Этот блестящий историко-аналитический очерк принадлежит перу не еврея и даже не «шабесгоя», готового — по теории «патриотов» — оболгать Россию в угоду евреям. «Записку» составил глубочайший знаток народной жизни, неутомимый исследователь народного быта, классик русской литературы, лютый противник нигилизма, консерватор и патриот, автор знаменитого «Левши», а также многих других произведений, в которых, между прочим, выводил и евреев, да порой в таком виде, что его — может быть, и без достаточных оснований — упрекали в юдофобстве, но никак уж не в юдофильстве!

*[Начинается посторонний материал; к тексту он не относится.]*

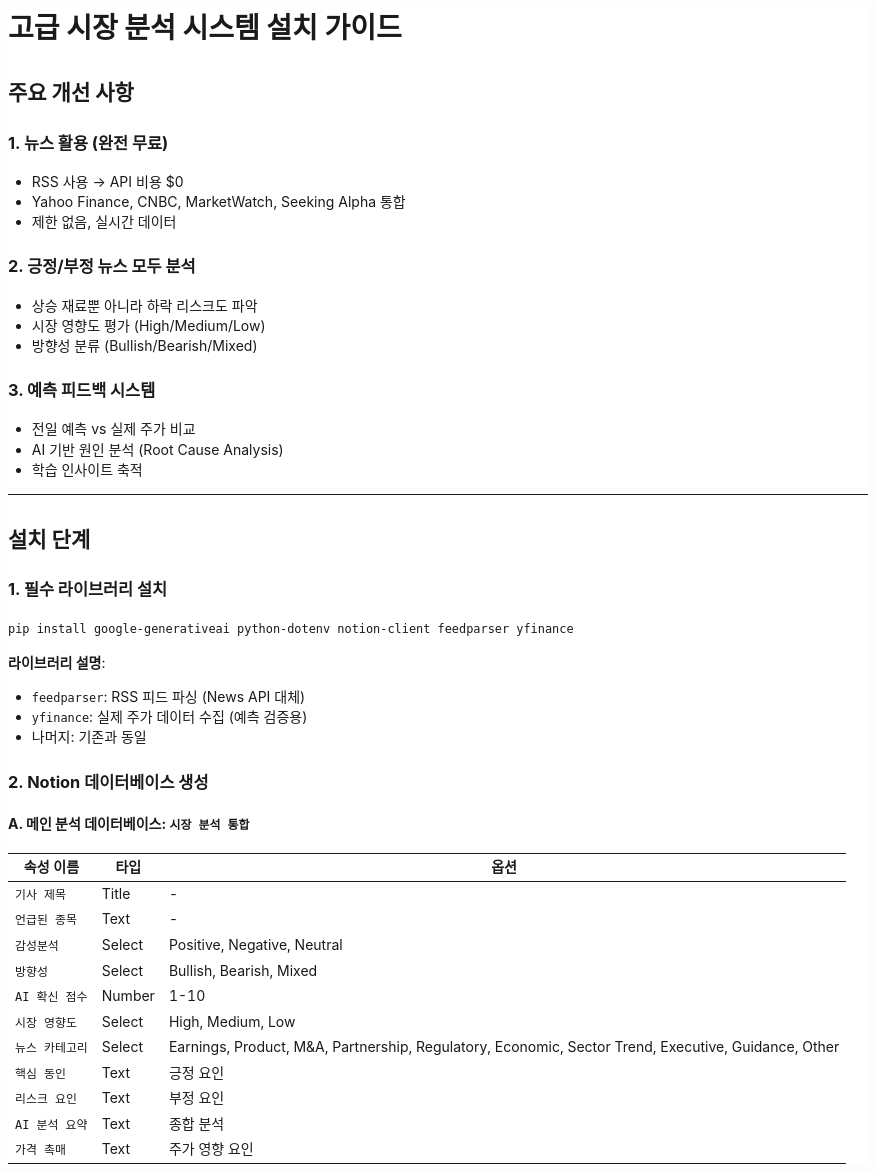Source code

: # 고급 시장 분석 시스템 설치 가이드

## 주요 개선 사항

### 1. 뉴스 활용 (완전 무료)

- RSS 사용 → API 비용 $0
- Yahoo Finance, CNBC, MarketWatch, Seeking Alpha 통합
- 제한 없음, 실시간 데이터

### 2. 긍정/부정 뉴스 모두 분석

- 상승 재료뿐 아니라 하락 리스크도 파악
- 시장 영향도 평가 (High/Medium/Low)
- 방향성 분류 (Bullish/Bearish/Mixed)

### 3. 예측 피드백 시스템

- 전일 예측 vs 실제 주가 비교
- AI 기반 원인 분석 (Root Cause Analysis)
- 학습 인사이트 축적

---

## 설치 단계

### 1. 필수 라이브러리 설치

```bash
pip install google-generativeai python-dotenv notion-client feedparser yfinance
```

**라이브러리 설명**:

- `feedparser`: RSS 피드 파싱 (News API 대체)
- `yfinance`: 실제 주가 데이터 수집 (예측 검증용)
- 나머지: 기존과 동일

### 2. Notion 데이터베이스 생성

#### A. 메인 분석 데이터베이스: `시장 분석 통합`

| 속성 이름       | 타입         | 옵션                                                                                                |
| --------------- | ------------ | --------------------------------------------------------------------------------------------------- |
| `기사 제목`     | Title        | -                                                                                                   |
| `언급된 종목`   | Text         | -                                                                                                   |
| `감성분석`      | Select       | Positive, Negative, Neutral                                                                         |
| `방향성`        | Select       | Bullish, Bearish, Mixed                                                                             |
| `AI 확신 점수`  | Number       | 1-10                                                                                                |
| `시장 영향도`   | Select       | High, Medium, Low                                                                                   |
| `뉴스 카테고리` | Select       | Earnings, Product, M&A, Partnership, Regulatory, Economic, Sector Trend, Executive, Guidance, Other |
| `핵심 동인`     | Text         | 긍정 요인                                                                                           |
| `리스크 요인`   | Text         | 부정 요인                                                                                           |
| `AI 분석 요약`  | Text         | 종합 분석                                                                                           |
| `가격 촉매`     | Text         | 주가 영향 요인                                                                                      |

Впрочем, попреки посыпались, как только Лесков стал высказываться публично. Тотчас «явились сомнения и намеки насчет его способности знать дела и излагать свои мнения. Автор очень благодарен этим господам за снисхождение, с которым они не бросают, по крайней мере, теней на его денежную честность и политическую благонадежность», [41] с сарказмом отмечал писатель. И действительно, чего бы не пустить слух, что за свою «Записку» он слупил с евреев пресловутые двести тысяч, или что держит в подполе динамитную мастерскую!
41
Там же, стр. 230.
«Записка» Лескова Солженицыну известна. Уважительно назвав автора «знатоком русской народной жизни», Солженицын приводит из нее короткую цитату (стр. 105). Но только для того, чтобы тут же побить ее ссылкой на «влиятельную в те годы газету „Голос“, [которая] назвала еврейское шинкарство „язвой края“, именно Западного, „и притом язвой неисцелимой“» (стр. 105). (Попробуй, исцели, если запрет на питейную торговлю евреям тотчас бьет по государевой казне!)

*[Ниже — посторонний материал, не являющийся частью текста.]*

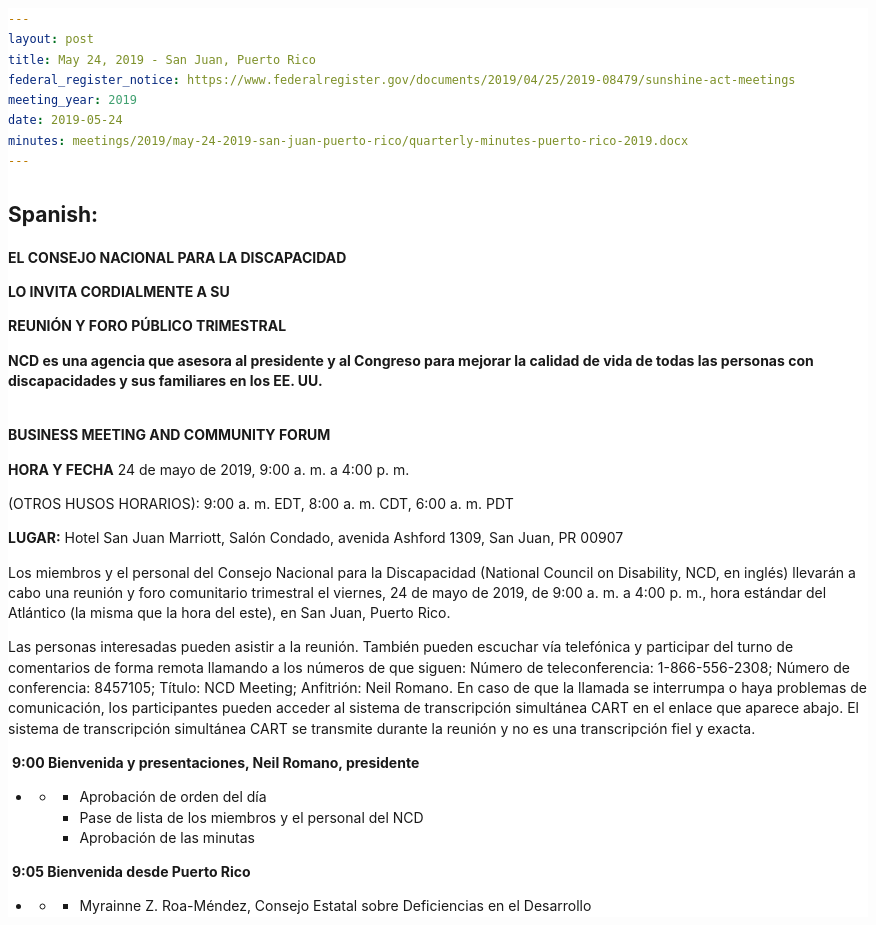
 ```yaml
---
layout: post
title: May 24, 2019 - San Juan, Puerto Rico
federal_register_notice: https://www.federalregister.gov/documents/2019/04/25/2019-08479/sunshine-act-meetings
meeting_year: 2019
date: 2019-05-24
minutes: meetings/2019/may-24-2019-san-juan-puerto-rico/quarterly-minutes-puerto-rico-2019.docx
---
```

## **Spanish:**

**EL CONSEJO NACIONAL PARA LA DISCAPACIDAD**

**LO INVITA CORDIALMENTE A SU**

**REUNIÓN Y FORO PÚBLICO TRIMESTRAL**

**NCD es una agencia que asesora al presidente y al Congreso para mejorar la calidad de vida de todas las personas con discapacidades y sus familiares en los EE. UU.**

\
**BUSINESS MEETING AND COMMUNITY FORUM**

**HORA Y FECHA** 24 de mayo de 2019, 9:00 a. m. a 4:00 p. m. 

(OTROS HUSOS HORARIOS): 9:00 a. m. EDT, 8:00 a. m. CDT, 6:00 a. m. PDT

**LUGAR:** Hotel San Juan Marriott, Salón Condado, avenida Ashford 1309, San Juan, PR 00907



Los miembros y el personal del Consejo Nacional para la Discapacidad (National Council on Disability, NCD, en inglés) llevarán a cabo una reunión y foro comunitario trimestral el viernes, 24 de mayo de 2019, de 9:00 a. m. a 4:00 p. m., hora estándar del Atlántico (la misma que la hora del este), en San Juan, Puerto Rico. 



Las personas interesadas pueden asistir a la reunión. También pueden escuchar vía telefónica y participar del turno de comentarios de forma remota llamando a los números de que siguen: Número de teleconferencia: 1-866-556-2308; Número de conferencia: 8457105; Título: NCD Meeting; Anfitrión: Neil Romano. En caso de que la llamada se interrumpa o haya problemas de comunicación, los participantes pueden acceder al sistema de transcripción simultánea CART en el enlace que aparece abajo. El sistema de transcripción simultánea CART se transmite durante la reunión y no es una transcripción fiel y exacta.

 **9:00 Bienvenida y presentaciones, Neil Romano, presidente** 

* * * Aprobación de orden del día 
    * Pase de lista de los miembros y el personal del NCD 
    * Aprobación de las minutas



 **9:05 Bienvenida desde Puerto Rico** 

* * * Myrainne Z. Roa-Méndez, Consejo Estatal sobre Deficiencias en el Desarrollo 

Насколько ясна, обоснована и подкреплена фактами аргументация Лескова, настолько все запутано и затуманено у Солженицына. На читателя снова обрушена уйма цитат, большое число выписок из каких-то законодательных актов, постановлений и разъяснений, которые никогда не выполнялись. [42] По какой причине не выполнялись — из солженицынского текста не узнать, зато узнаем, что «борьба с винными промыслами путем выселения евреев из деревень — по сути за все четвертьвековое царствование Александра I не сдвинулась» (стр.66), причем беда состояла в «либеральных взглядах Александра I», в «его доброжелательном отношении к евреям, его изломчивом характере, его ненастойчивой воле» (стр. 63).
42
Причем все выписки сделаны из вторичных источников, так что самих документов автор не видел; он знаком только с отрывками, приводившимися его предшественниками.